French inquiry begins into alleged assault on photographer by police
French investigators have opened an internal inquiry into how a Syrian photographer covering a demonstration in Paris was seriously injured, amid a heated national debate over police violence.
Ameer al-Halbi was pictured with blood pouring from his bandaged head on Saturday after a police officer allegedly hit the journalist in the face with a truncheon.
Halbi, 24, was covering a protest against the controversial global security law in the city on Saturday, which passed off peacefully before clashes between police and casseurs, black-clad young people who torched cars, a brasserie and smashed shop windows.
French authorities have confirmed the Inspection Générale de la Police Nationale (IGPN) – known as the police of the police – have been asked to look into how the photographer from Aleppo, who has been living in France for three years, was injured.
Reporters Sans Frontières (RSF) and the news agency AFP, for whom he often worked, condemned the alleged attack and demanded an inquiry. Representatives of the national journalists’ union SNJ-SGT said police and the interior minister, Gérald Darmanin, should apologise.

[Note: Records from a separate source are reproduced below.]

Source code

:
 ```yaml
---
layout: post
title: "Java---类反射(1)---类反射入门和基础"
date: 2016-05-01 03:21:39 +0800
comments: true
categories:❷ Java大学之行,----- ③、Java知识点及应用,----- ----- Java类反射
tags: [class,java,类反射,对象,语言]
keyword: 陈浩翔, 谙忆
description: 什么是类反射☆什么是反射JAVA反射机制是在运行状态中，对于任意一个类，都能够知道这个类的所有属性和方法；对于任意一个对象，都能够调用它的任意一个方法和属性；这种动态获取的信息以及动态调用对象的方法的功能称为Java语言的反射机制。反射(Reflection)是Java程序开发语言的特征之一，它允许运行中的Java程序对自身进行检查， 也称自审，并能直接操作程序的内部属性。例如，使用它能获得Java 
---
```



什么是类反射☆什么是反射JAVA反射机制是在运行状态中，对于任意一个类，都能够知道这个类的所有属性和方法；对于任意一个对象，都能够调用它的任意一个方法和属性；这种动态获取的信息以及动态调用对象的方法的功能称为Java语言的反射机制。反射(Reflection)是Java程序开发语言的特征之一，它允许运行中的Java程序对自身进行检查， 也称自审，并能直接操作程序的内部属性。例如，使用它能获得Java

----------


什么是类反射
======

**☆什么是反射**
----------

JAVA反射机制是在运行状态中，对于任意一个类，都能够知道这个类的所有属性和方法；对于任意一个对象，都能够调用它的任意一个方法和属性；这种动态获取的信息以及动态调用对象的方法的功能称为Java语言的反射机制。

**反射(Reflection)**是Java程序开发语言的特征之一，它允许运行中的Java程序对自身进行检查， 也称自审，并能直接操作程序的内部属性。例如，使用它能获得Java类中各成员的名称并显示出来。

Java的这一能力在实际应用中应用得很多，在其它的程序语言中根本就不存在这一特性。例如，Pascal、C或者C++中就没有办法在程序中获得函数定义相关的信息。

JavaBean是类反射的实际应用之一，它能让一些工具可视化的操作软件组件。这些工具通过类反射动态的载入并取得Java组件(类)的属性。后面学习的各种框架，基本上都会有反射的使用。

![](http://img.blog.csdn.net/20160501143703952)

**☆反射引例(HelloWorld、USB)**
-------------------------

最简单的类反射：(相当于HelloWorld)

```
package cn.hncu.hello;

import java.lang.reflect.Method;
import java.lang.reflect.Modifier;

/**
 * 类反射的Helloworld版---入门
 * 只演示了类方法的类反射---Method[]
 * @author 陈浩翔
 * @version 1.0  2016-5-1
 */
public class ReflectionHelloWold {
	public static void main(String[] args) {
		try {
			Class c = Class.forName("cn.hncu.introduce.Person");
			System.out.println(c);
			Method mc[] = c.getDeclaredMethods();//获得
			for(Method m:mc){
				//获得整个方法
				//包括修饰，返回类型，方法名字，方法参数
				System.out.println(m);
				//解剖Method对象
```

François Pallud, who was at the protest with Halbi, told Le Monde: “He was in the street with other photojournalists. To avoid getting in the way of the police charge they were flattened against the wall … shouting ‘press, press’. During the charge a CRS [riot police officer] broke rank very briefly and hit him in the face with a truncheon. It wasn’t what you’d call a beating, it lasted only about a second.”
Pallud suggested police targeted Halbi because he was spotted photographing a demonstrator being hit by a police officer. Christophe Deloire, RSF’s secretary general, wrote on Twitter: “Ameer came to France from Syria for safety, like several other Syrian journalists. The country of human rights shouldn’t be threatening him but protecting him.”
Halbi, a prize-winning photographer, said he was not wearing any protective clothing or equipment because police had confiscated it while he was covering the gilets jaunes protests in 2018. He also said he did not have a press card.
The investigation is the latest in a series to focus on allegations of police violence, including cases involving officers being filmed beating a music producer, tripping up a migrant and targeting a journalist.
During the gilets jaunes protests that started in 2018 and continued until the first Covid-19 lockdown in March this year, police used rubber bullets known as LBD against protesters, causing serious injuries, including blindness and loss of limbs. Official figures suggest 2,495 protesters and 1,944 police, gendarmes and firefighters were injured in 16 months of almost weekly demonstrations.
The investigative website Mediapart also published a video from April 2019 showing eight plainclothed police in unmarked vehicles surrounding a car near the Bois de Boulogne and shooting inside, narrowly missing the driver.
RSF has lodged a legal complaint against the Paris police chief, Didier Lallement, over police allegedly targeting journalists during an operation to dismantle a refugee camp last week.
On Monday, the French government announced in a U-turn that it would completely rewrite the contested article 24 of the global security law, which gives police new powers. Officials said the legislation, which has already been passed by the Assemblée Nationale, has been wrongly perceived as a threat to press freedom.
After an unscheduled meeting with the president, Emmanuel Macron, the hardline Darmanin – a vocal supporter of the law including article 24 – told a parliamentary commission the violent acts were those of “individuals”, not the entire force, and denied there was a culture of violence among forces of law and order. He admitted several “fundamental mistakes”, including failing in police training and a lack of equipment, but denied there was a “divorce between the police and the population”.
He added article 24 was aimed at guaranteeing police safety after a number of attacks on officers. “The protection of police and the protection of the freedom of press are not in competition,” Darmanin said.